The early L.A. punk scene had a rich and diverse array of bands that included the Germs, the Bags, the Weirdos, the Screamers, and the Go-Go’s. One of the most talented and accessible from that group was X. They drew from `50s and `60s rock while like their fellow West coast bands, crafted a sound that was theirs and theirs alone. In 1980, they released their debut Los Angeles, a sprawling, moody punk rock‘n’roll barrage that resonated as loud and clear back then as it does today.

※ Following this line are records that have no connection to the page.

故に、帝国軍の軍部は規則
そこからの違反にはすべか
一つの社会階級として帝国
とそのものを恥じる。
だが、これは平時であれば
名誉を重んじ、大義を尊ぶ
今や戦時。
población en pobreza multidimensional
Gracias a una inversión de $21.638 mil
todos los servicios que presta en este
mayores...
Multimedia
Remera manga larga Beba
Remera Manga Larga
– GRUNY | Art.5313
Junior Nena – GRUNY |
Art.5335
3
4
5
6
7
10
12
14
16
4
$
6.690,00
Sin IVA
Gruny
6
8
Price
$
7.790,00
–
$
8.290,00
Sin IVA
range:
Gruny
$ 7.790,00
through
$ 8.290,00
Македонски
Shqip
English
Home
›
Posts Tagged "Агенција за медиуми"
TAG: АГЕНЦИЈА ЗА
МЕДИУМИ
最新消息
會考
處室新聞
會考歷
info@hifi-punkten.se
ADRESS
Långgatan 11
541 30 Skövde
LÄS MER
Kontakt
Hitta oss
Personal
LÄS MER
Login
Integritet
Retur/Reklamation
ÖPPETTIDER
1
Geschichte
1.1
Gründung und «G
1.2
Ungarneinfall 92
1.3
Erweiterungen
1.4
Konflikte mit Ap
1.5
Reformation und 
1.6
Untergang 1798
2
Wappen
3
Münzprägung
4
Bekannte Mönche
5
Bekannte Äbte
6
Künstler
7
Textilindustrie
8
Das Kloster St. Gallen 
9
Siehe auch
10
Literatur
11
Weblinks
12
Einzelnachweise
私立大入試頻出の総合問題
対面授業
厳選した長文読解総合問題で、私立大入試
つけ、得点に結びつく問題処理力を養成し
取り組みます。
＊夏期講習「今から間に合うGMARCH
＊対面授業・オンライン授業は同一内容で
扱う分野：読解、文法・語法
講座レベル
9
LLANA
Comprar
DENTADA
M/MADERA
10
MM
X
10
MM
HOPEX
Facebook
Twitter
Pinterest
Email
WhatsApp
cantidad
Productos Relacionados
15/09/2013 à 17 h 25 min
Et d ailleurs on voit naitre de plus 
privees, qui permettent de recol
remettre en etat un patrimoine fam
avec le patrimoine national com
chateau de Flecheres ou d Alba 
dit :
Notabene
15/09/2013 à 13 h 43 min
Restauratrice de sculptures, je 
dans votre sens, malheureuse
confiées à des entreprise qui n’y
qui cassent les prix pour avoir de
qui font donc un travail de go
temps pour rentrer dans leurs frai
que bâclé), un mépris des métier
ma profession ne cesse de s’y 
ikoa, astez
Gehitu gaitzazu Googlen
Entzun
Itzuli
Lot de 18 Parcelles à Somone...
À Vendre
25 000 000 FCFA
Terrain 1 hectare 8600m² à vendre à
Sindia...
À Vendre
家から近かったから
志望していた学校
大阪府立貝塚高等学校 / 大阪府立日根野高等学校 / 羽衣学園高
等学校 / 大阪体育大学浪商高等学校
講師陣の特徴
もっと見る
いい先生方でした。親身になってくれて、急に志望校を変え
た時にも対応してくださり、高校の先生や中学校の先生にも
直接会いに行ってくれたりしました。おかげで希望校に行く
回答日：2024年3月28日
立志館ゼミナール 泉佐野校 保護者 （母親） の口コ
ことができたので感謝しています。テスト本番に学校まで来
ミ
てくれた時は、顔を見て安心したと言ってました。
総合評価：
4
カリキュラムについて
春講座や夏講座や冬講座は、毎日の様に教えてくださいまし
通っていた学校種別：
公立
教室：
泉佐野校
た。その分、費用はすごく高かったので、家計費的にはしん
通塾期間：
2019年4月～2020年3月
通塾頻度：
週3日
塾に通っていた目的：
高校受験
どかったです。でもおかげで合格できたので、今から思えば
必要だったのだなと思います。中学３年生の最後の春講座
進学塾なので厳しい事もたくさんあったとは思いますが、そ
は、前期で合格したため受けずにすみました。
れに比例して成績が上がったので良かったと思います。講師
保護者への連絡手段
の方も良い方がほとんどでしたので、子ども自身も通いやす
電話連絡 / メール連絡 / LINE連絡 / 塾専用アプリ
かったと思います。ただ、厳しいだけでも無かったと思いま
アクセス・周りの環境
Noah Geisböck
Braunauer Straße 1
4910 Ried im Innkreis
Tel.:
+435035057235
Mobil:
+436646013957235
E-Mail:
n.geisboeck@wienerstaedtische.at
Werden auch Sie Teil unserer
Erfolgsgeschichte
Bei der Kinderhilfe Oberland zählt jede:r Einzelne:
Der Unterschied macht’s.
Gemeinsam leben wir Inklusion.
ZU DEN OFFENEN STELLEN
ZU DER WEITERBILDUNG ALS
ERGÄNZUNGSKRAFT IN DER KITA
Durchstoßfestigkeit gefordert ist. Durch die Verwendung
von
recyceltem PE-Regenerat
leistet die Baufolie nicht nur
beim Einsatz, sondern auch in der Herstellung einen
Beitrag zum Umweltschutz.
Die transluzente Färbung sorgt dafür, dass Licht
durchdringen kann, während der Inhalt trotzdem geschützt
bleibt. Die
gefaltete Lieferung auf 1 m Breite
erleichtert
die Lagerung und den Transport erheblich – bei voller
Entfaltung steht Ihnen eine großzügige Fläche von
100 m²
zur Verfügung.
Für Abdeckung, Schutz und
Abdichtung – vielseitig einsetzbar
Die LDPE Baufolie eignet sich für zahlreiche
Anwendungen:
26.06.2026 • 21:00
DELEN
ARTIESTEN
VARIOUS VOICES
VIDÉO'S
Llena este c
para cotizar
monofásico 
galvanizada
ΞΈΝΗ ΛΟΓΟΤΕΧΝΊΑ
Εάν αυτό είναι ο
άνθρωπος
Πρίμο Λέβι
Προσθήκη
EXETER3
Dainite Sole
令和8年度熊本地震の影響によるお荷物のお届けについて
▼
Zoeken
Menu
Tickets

“Los Angeles” upon closer look seems like a clash of contrasting elements but ultimately ones the band makes work for them. From the opening riffs in “Johnny Hit and Run Paulene,” the record charges through at a frenzied pace courtesy of veteran guitarist Billy Zoom’s amped up, rockabilly flair. But it also maintains direction and control via the tight drumming of the aptly named D.J. Bonebreak. The record is rooted in punk’s explosive energy with tracks like “Your Phone’s Off the Hook, But You’re Not” and the snarling stomp of “Nausea.” But with the addition of keyboards from producer Ray Manzarek (ex-Doors), it also paints a warm, visceral landscape that borders on an outright spiritual sensibility. The dreamy textures within “The World’s a Mess, It’s in My Kiss” are an example of this. Make no mistake though, the core of the record is still melodic rock‘n’roll in a blender set on high as their hyperactive cover of the Doors’ “Soul Kitchen” should attest to.
What is immediately noticeable about X is the dual vocalists, Exene Cervenka and bassist John Doe. Their differing styles make them an unlikely pair. Exene has a wail to go along with a voice as sweet as it haunting while John’s more soulful tenor is sturdy and grounded. But with each taking turns at lead vocals, they effectively add a compelling dimension to the songs via their pinpoint harmonizing and distinct vocal interplay. Case in point is the beautiful ballad “The Unheard Music,” which is seemingly a reflection on their then flourishing underground punk counterculture. The highlight of the record may be their back-and-forth call in the classic title track “Los Angeles,” which is about a girl leaving the city after succumbing to xenophobia.
Lyrically, X’s songs had a dark and gritty quality to them, a byproduct of an honest and unfiltered look on sex, love, and life in Los Angeles. Their poetic style naturally has an abstract, stream of consciousness trait to it such as in “Nausea,” but also a tangible and graphic one as in the horrific account of a rape in “Johnny Hit and Run Paulene.” In the blistering “Sugarlight,” when John sings “Sugarlight we're addicts / Why do you think we came / He's pasting gold leaches on my arm / We sharpen up our teeth / White sugar he speaks French / Memorizing torsos he's open throated,” it feels like you could be in some dingy room in Skid Row shooting up with him, until a closer look at the song reveals it is actually about gay men living in the city.
On successive records throughout the `80s, X would further expand on the blueprint set here. It’s debatable as to whether or not they ever topped this effort. Nevertheless, the collective inputs of accomplished musicians and talented songwriters helped to add another unique face to punk’s beginnings. From Billy Zoom’s rockabilly footprints and DJ’s powerful drumming, to the incomparable Exene / John Doe dynamic and a dash of the Doors spirit, X firmly stood up to and stood out amongst their contemporaries. Los Angeles would be proof of that.